Cystoscopy may be recommended for any of the following conditions:
- Urinary tract infections
- Blood in the urine (hematuria)
- Loss of bladder control (incontinence) or overactive bladder. Although, The American Urogynecologic Society does not recommend that cystoscopy, urodynamics, or diagnostic renal and bladder ultrasound are part of initial diagnosis for uncomplicated overactive bladder.
- Unusual cells found in urine sample
- Need for a bladder catheter
- Painful urination, chronic pelvic pain, or interstitial cystitis
- Urinary blockage such as from prostate enlargement, stricture, or narrowing of the urinary tract
- Stone in the urinary tract
- Unusual growth, polyp, tumor, or cancer
Percutaneous nephrolithotomy (PCNL) is a minimally-invasive procedure to remove stones from the kidney by a small puncture wound (up to about 1 cm) through the skin. It is most suitable to remove stones of more than 2 cm in size and which are present near the pelvic region. It is usually done under general anesthesia or spinal anesthesia.
A retrograde pyelogram is done to locate the stone in the kidney. With a small 1 centimeter incision in the loin, the percutaneous nephrolithotomy (PCN) needle is passed into the pelvis of the kidney. The position of the needle is confirmed by fluoroscopy. A guide wire is passed through the needle into the pelvis. The needle is then withdrawn with the guide wire still inside the pelvis. Over the guide wire the dilators are passed and a working sheath is introduced. A nephroscope is then passed inside and small stones taken out. In case the stone is big it may first have to be crushed using ultrasound probes and then the stone fragments removed.

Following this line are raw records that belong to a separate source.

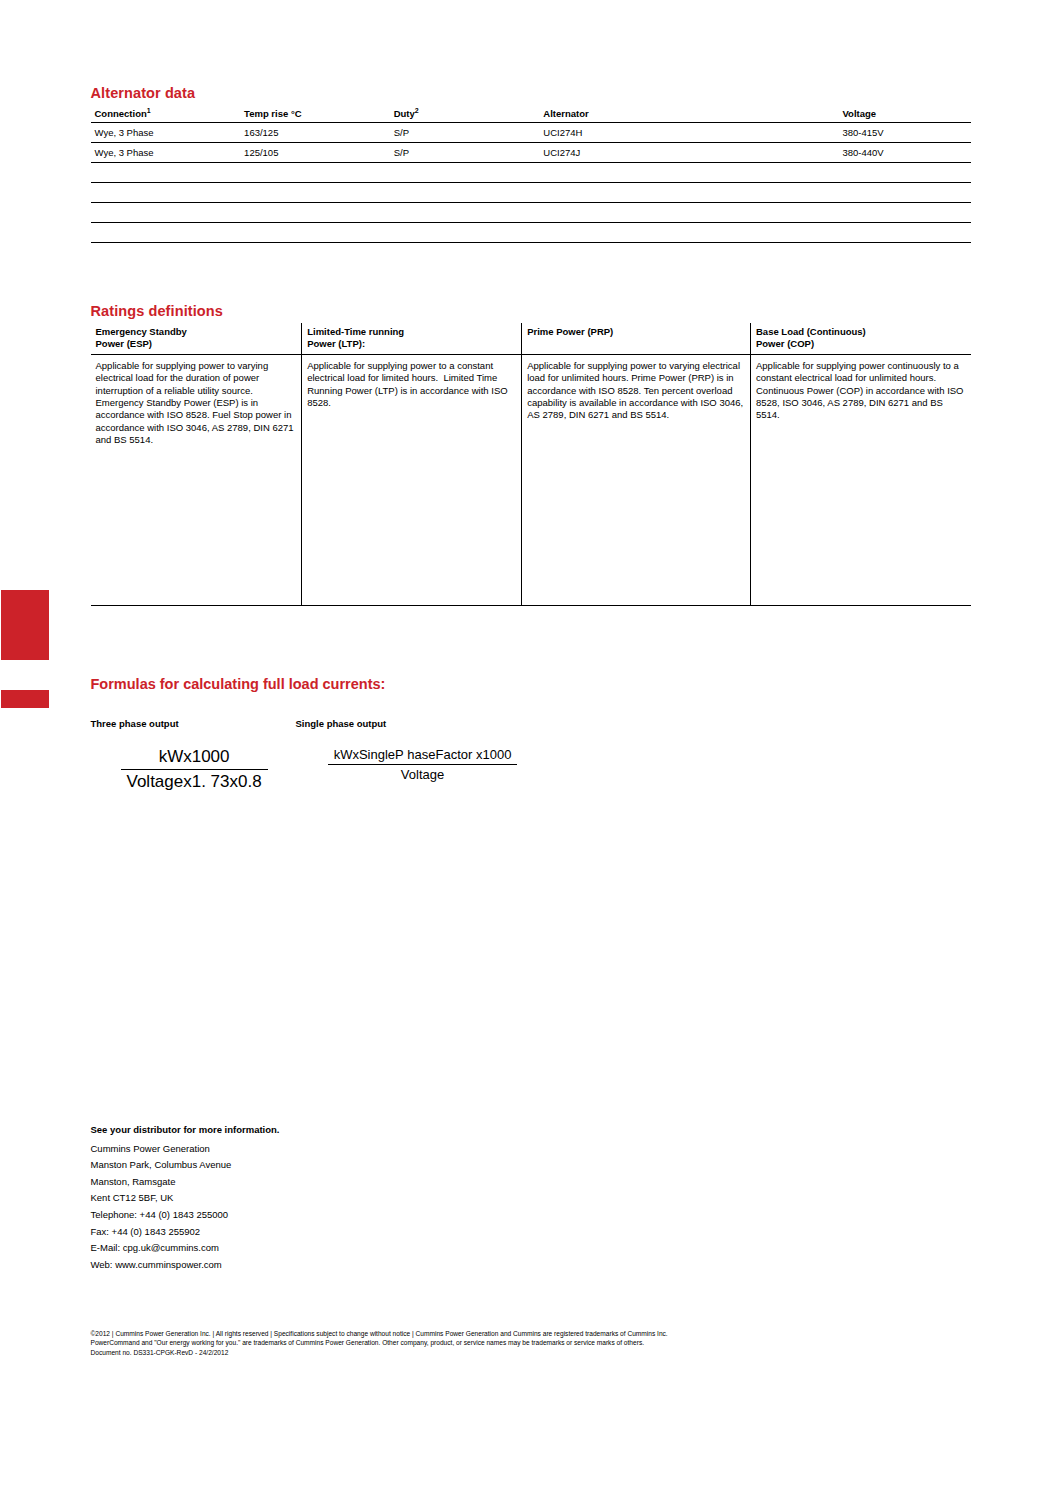Alternator data
| Connection 1 | Temp rise °C | Duty 2 | Alternator | Voltage |
| --- | --- | --- | --- | --- |
| Wye, 3 Phase | 163/125 | S/P | UCI274H | 380-415V |
| Wye, 3 Phase | 125/105 | S/P | UCI274J | 380-440V |
Ratings definitions
| Emergency Standby Power (ESP) | Limited-Time running Power (LTP): | Prime Power (PRP) | Base Load (Continuous) Power (COP) |
| --- | --- | --- | --- |
| Applicable for supplying power to varying electrical load for the duration of power interruption of a reliable utility source. Emergency Standby Power (ESP) is in accordance with ISO 8528. Fuel Stop power in accordance with ISO 3046, AS 2789, DIN 6271 and BS 5514. | Applicable for supplying power to a constant electrical load for limited hours. Limited Time Running Power (LTP) is in accordance with ISO 8528. | Applicable for supplying power to varying electrical load for unlimited hours. Prime Power (PRP) is in accordance with ISO 8528. Ten percent overload capability is available in accordance with ISO 3046, AS 2789, DIN 6271 and BS 5514. | Applicable for supplying power continuously to a constant electrical load for unlimited hours. Continuous Power (COP) in accordance with ISO 8528, ISO 3046, AS 2789, DIN 6271 and BS 5514. |
Formulas for calculating full load currents:
Three phase output
Single phase output
kWx1000
Voltagex1. 73x0.8
kWxSingleP haseFactor x1000
Voltage
See your distributor for more information.
Cummins Power Generation
Manston Park, Columbus Avenue
Manston, Ramsgate
Kent CT12 5BF, UK
Telephone: +44 (0) 1843 255000
Fax: +44 (0) 1843 255902
E-Mail: cpg.uk@cummins.com
Web: www.cumminspower.com
©2012 | Cummins Power Generation Inc. | All rights reserved | Specifications subject to change without notice | Cummins Power Generation and Cummins are registered trademarks of Cummins Inc.
PowerCommand and "Our energy working for you." are trademarks of Cummins Power Generation. Other company, product, or service names may be trademarks or service marks of others.
Document no. DS331-CPGK-RevD - 24/2/2012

The most difficult portion of the procedure is creating the tract between the kidney and the flank skin. Most of the time this is achieved by advancing a needle from the flank skin into the kidney, known as the 'antegrade' technique. A 'retrograde' technique has recently been updated wherein a thin wire is passed from inside the kidney to outside the flank with the aid of a flexible ureteroscope. This technique may reduce radiation exposure for patient and surgeon.